The shower stall was 3ft by 3ft. A closet. Typical 50's construction. Nothing of today's huge, monster spa bathrooms. While mom was pregnant with Annie, she could stand in the shower and her backside would touch one side of the shower, and her belly the other. That's tiiiiiight peeps! Heaven forbid you drop the soap.
Mom and Dad are getting towards the thoughts of retirement. Ah, the golden years. But, for them to cash in on the workforce, they first have to get this house prepared to sell. Their plans are to build a new house on some property they have on the NC coast. Since Dad has had a few extra months on his hands here recently (due to the economy downturn), they decided to go ahead and begin renovating this last space.
I knew they were starting on demo last week, but unfortunately I had to be at work. Dang how work gets in the way of so many other things. So I came over and got some pics after Dad's first day ripping things out. I just knew the whole bathroom would be torn out by the time I got there... Wrong-o. I'll give details on why later.
Just so you can get a good idea of the layout, here are a few pictures:
The room itself:
Ceiling of the shower:
(sorry for the horrible pic, I only had my cell with me)
Look at all that head room up there!
Ok, so now on why it took so long for the demo. Behind all the lovely tile, was 4 inches of cement. 4 inches people. This place was a bombshell. We could have survived a nuclear blast in this thing! After working all day on demo, this was all dad was able to tear out. The shower walls. That's it. It took so much more strength and sheer pounding with a sledge hammer than anyone thought.

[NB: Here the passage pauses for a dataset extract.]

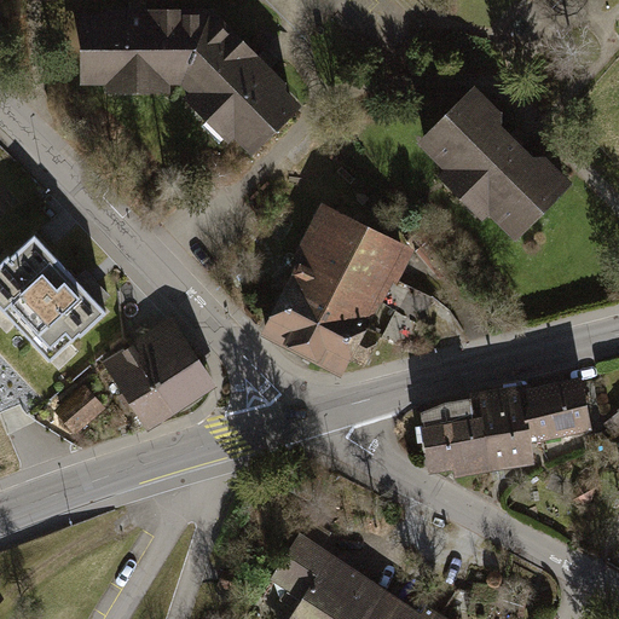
[(249,157),(306,105),(208,12),(80,11),(79,85),(181,86),(249,157)]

If he had any frustrations, they are gone now. Just to put this into perspective for you. For every 10 swings of the sledgehammer = only a few cracks in the tile. It took brut force. Luckily, Army Dad has it. It took a while, but he was able to get the bathroom demo'd by the end of the week.
Of course with any demo project on an older home you run into some unexpected details. Like the fact that there was NO insulation behind the wire mesh. None. Zippo. Makes perfect sense why their bathroom has been frigid in the winter for all these years.
After ripping out the floor of the shower, we discovered some rotten wood that would need replacing as well. This is no huge surprise with how many problems they've been having with their leaking. After further investigation, it was discovered that the builders of the house didn't put down the necessary foundation for the shower pan. After years of use, the foundation had settled and created divots running through the space. It looked like a tiny little grand canyon right under our feet. No wonder all the tile was cracking around it. The shower pan had nothing to keep it from moving around.
What burns me up is this: over the past 10 years, that particular shower has been *fixed* 3 times. By "professionals". 3 times it's been torn out, replaced and *fixed*. Apparently the workers didn't want to take the extra step to find out what was causing the problem in the first place. They'd rather take the easy route, tear out the ugly part and replace it. Sure it makes it look pretty for a few months, but then the tile started breaking.. again. Might I mention that this was while I was in high school and not only did I have to share my bathroom with my sister, but now, with Mom and Dad too!?! Oh lord. There may have been a few instances of toothpaste fights. Maybe.
Well, never again.
After Dad's hard work last week, here's the bathroom after the demo:
That's right. Out the window people. In true Dad fashion.